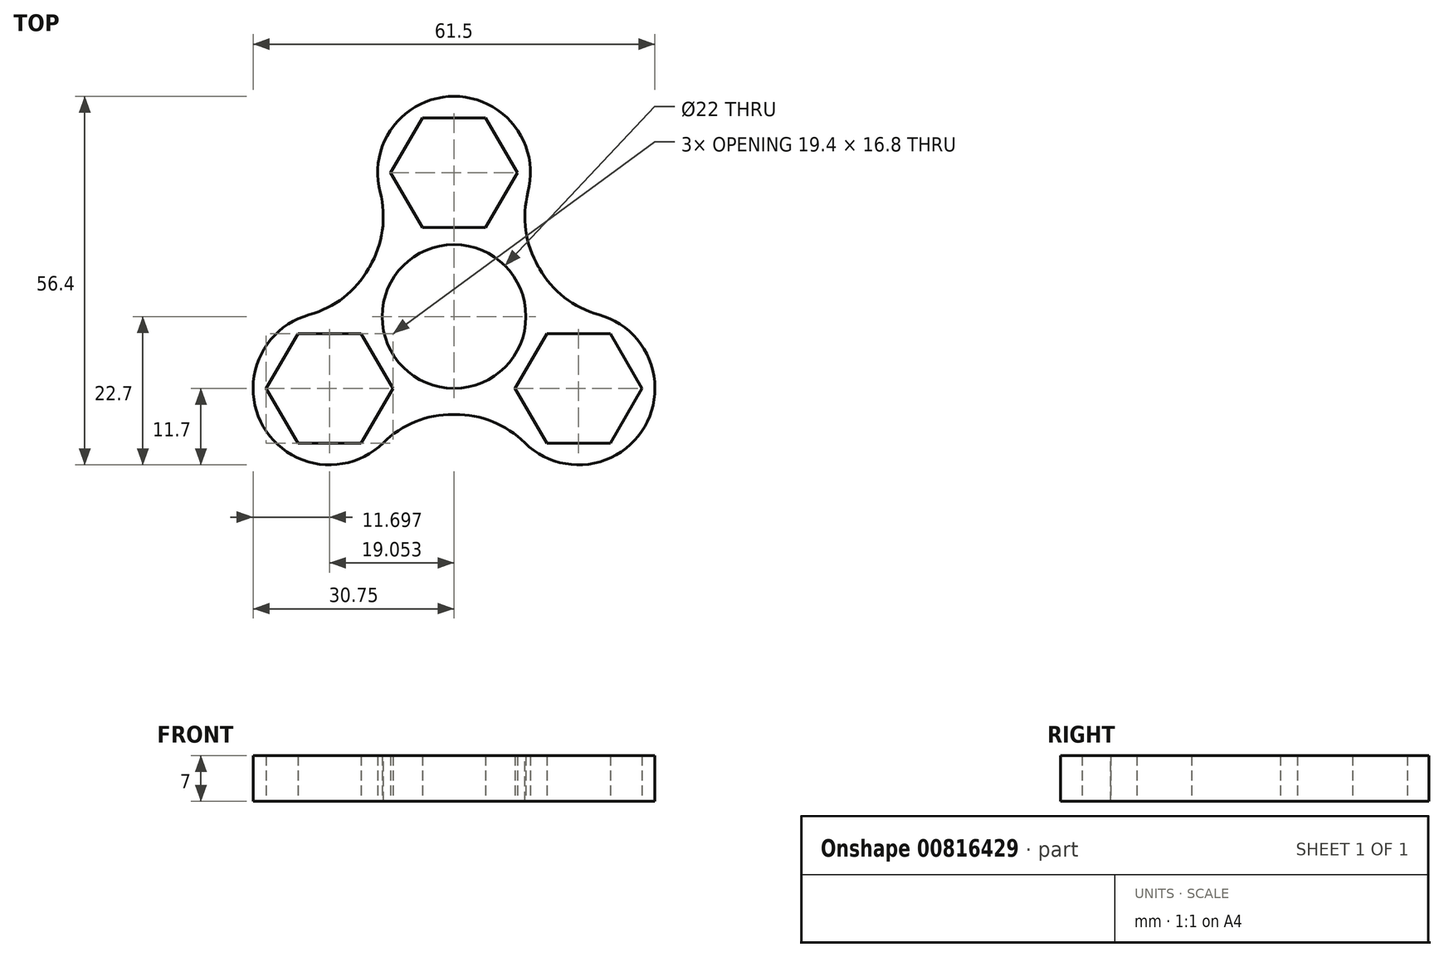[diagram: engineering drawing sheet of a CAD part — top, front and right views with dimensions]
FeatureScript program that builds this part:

...

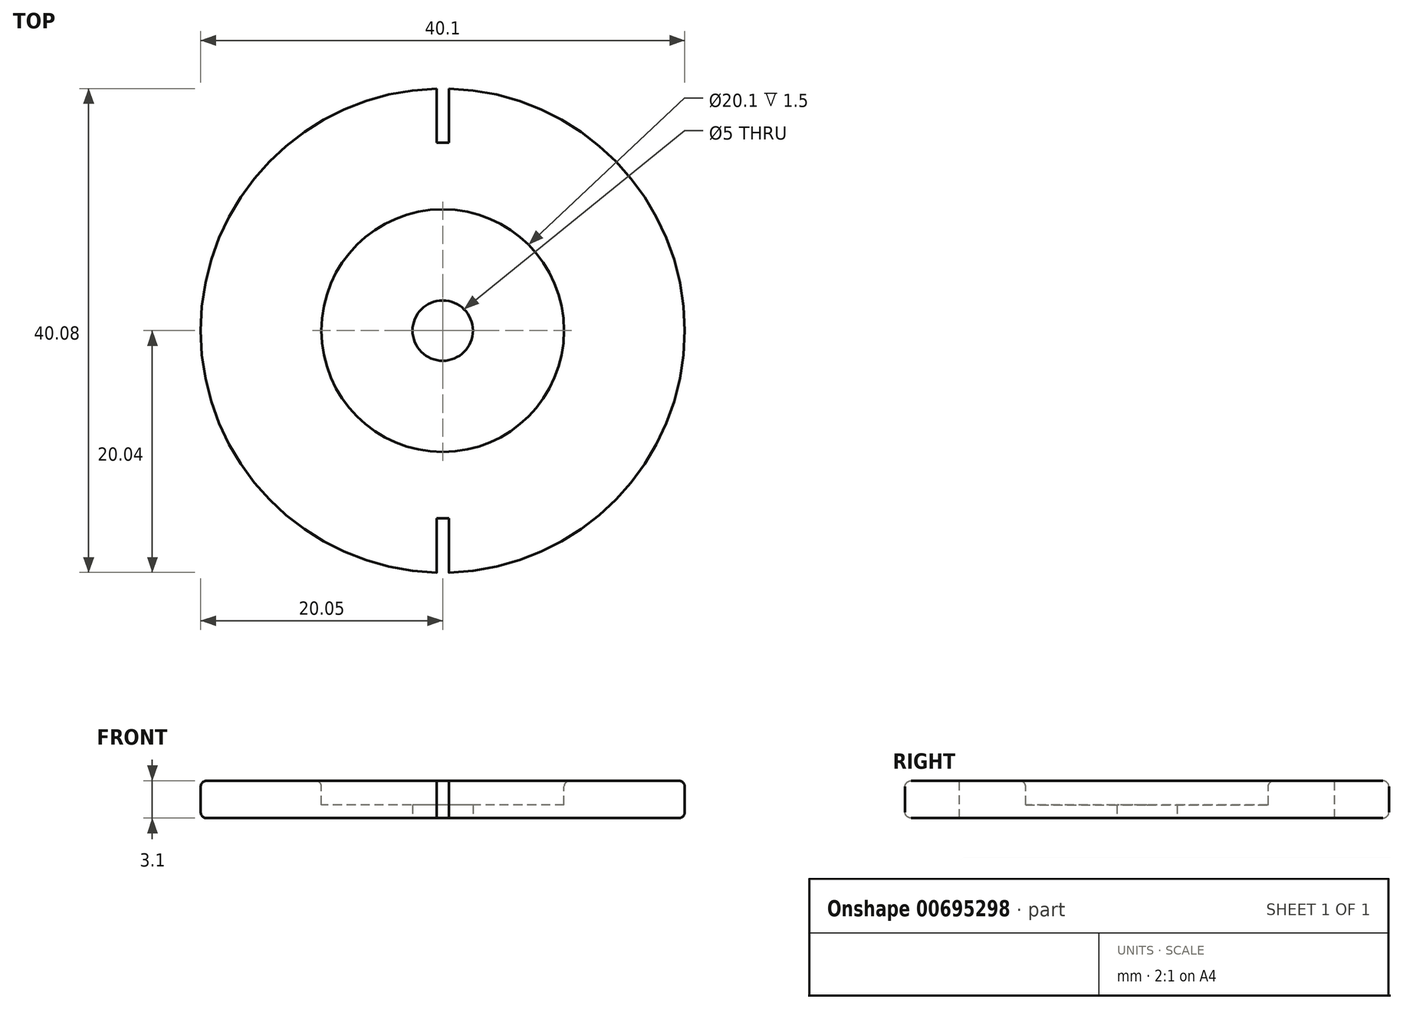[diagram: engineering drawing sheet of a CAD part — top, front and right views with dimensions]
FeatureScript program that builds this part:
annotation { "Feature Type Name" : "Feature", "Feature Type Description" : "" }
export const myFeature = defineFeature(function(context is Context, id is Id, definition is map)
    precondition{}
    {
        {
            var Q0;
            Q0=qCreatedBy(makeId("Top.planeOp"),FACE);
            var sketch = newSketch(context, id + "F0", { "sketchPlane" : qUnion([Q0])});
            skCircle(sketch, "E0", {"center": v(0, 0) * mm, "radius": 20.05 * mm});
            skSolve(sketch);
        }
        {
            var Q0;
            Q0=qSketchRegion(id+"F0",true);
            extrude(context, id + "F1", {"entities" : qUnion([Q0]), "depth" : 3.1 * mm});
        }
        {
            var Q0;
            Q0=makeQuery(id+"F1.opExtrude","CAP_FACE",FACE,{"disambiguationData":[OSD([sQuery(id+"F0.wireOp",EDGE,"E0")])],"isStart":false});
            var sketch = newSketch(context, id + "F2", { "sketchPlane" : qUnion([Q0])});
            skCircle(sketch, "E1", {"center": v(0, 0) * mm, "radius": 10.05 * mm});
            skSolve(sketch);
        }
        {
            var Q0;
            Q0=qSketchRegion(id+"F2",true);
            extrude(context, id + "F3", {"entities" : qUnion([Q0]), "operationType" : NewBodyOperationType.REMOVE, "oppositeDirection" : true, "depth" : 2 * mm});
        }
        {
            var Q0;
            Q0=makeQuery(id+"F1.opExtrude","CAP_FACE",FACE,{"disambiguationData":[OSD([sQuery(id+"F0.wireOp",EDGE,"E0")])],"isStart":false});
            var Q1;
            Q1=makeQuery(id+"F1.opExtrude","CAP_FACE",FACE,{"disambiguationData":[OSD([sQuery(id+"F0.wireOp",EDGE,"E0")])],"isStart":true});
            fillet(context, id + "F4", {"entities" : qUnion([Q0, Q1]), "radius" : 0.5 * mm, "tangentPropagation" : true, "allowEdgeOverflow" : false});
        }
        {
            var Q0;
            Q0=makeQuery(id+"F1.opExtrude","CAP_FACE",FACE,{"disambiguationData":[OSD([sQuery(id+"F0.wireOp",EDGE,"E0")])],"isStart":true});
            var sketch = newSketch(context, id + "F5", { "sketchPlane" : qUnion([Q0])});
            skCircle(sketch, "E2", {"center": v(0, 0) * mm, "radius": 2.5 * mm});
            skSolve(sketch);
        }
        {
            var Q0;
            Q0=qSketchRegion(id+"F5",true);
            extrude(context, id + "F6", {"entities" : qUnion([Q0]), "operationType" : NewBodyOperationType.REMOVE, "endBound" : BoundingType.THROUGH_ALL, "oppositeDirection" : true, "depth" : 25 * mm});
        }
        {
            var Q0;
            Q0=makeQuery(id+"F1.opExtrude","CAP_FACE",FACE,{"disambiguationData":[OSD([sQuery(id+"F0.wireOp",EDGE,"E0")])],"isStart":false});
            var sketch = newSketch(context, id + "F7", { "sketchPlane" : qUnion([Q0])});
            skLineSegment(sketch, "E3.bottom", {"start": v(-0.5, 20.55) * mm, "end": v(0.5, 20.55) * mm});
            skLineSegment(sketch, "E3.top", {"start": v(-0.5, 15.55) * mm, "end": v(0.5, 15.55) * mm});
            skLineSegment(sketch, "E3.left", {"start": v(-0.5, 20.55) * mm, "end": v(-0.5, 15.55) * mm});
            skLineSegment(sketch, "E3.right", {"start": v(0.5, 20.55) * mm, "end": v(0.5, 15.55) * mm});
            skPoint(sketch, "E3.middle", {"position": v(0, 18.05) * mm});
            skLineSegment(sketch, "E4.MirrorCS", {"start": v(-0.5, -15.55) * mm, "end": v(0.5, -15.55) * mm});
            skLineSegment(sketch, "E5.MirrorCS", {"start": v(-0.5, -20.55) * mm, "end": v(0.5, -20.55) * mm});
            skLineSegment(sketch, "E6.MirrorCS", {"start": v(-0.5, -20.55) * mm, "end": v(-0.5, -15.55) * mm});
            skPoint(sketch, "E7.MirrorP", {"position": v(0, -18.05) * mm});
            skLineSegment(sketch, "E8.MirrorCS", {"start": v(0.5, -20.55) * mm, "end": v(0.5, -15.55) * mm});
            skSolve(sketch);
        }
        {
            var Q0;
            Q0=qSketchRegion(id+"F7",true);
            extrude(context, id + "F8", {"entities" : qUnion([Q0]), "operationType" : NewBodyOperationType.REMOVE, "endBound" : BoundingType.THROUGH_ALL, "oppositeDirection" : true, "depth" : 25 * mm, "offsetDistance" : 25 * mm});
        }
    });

--

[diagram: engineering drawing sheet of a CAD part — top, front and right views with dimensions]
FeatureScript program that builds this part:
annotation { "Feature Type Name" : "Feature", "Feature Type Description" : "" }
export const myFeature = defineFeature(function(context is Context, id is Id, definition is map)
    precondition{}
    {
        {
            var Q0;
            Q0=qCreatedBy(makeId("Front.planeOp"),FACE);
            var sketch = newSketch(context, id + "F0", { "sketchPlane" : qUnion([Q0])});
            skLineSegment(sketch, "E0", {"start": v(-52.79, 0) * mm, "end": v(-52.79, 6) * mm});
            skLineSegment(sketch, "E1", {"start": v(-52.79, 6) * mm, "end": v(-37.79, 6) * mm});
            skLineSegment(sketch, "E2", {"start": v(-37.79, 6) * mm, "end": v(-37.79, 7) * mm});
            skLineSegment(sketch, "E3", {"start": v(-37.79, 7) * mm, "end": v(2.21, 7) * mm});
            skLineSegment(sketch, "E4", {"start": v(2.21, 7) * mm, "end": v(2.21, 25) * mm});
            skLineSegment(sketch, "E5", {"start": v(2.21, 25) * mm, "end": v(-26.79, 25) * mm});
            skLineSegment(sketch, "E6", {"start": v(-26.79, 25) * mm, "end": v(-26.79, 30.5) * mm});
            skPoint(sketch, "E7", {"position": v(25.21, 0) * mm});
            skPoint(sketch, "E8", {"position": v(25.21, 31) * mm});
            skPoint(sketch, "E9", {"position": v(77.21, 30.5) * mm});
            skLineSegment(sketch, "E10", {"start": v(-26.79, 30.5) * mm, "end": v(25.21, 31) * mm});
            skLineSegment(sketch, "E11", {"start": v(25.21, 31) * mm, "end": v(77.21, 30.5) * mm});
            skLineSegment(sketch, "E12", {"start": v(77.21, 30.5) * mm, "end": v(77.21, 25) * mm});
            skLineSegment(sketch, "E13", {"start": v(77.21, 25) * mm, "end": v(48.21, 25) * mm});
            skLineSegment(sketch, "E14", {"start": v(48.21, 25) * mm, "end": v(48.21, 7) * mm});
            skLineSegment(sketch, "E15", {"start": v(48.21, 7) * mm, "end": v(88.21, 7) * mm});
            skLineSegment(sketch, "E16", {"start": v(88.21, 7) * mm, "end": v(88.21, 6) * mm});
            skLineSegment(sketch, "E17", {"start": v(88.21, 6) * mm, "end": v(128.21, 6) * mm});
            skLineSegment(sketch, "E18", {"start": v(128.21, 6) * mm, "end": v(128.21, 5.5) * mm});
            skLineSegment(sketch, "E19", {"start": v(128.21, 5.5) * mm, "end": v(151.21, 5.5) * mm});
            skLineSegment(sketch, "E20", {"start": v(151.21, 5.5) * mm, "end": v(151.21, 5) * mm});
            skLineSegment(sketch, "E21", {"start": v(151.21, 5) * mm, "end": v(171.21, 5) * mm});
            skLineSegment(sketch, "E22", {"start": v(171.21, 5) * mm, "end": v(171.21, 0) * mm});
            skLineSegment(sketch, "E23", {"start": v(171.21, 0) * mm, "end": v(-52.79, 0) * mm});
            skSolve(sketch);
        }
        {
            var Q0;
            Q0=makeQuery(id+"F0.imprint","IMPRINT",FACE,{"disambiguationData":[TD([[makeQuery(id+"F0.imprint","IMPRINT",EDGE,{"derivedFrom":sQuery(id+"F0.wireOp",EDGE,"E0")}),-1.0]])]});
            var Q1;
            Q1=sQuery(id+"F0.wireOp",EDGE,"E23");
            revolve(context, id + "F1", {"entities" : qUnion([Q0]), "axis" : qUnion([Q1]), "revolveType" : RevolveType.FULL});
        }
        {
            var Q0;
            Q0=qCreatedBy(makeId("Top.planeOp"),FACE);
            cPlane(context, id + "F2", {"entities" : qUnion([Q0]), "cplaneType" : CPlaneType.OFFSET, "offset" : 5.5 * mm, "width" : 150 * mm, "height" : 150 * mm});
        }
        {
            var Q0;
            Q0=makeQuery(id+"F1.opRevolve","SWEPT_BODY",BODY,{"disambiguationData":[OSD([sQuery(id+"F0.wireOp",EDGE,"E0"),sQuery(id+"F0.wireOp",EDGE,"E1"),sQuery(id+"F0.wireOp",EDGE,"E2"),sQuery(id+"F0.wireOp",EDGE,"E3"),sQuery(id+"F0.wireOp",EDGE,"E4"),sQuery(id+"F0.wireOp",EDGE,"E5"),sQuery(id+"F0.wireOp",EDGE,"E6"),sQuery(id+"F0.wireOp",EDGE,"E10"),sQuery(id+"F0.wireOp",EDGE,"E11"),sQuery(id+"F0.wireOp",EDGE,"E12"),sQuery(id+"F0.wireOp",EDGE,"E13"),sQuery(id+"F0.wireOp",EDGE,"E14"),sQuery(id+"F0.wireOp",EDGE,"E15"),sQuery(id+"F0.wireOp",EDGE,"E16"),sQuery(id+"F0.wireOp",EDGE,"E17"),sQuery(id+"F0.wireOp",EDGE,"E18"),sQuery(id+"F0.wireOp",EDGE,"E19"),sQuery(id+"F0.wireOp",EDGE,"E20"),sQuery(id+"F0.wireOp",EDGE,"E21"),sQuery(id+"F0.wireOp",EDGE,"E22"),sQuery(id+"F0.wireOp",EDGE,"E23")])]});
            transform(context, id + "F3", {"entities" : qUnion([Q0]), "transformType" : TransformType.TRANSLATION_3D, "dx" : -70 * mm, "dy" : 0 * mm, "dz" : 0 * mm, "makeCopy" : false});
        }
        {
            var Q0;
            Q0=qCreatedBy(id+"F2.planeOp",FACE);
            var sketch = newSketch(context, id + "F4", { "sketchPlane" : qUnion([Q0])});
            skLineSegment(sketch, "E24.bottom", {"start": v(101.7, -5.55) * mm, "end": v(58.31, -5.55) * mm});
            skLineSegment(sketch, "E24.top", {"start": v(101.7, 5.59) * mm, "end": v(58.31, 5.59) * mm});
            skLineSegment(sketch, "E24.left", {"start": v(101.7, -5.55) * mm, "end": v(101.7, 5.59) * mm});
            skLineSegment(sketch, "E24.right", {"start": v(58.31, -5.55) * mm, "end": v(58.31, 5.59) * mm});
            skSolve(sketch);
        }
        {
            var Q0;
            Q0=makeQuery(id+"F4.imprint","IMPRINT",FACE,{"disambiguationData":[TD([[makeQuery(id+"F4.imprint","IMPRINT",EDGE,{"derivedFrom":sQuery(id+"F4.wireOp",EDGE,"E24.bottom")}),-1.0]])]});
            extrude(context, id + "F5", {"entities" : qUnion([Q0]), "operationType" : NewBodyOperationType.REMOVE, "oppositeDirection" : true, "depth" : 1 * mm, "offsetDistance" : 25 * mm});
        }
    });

■ Required task: Identify every line above that contains the string "center", and copy each one in full.

■ Solution:
            skCircle(sketch, "E0", {"center": v(0, 0) * mm, "radius": 20.05 * mm});
            skCircle(sketch, "E1", {"center": v(0, 0) * mm, "radius": 10.05 * mm});
            skCircle(sketch, "E2", {"center": v(0, 0) * mm, "radius": 2.5 * mm});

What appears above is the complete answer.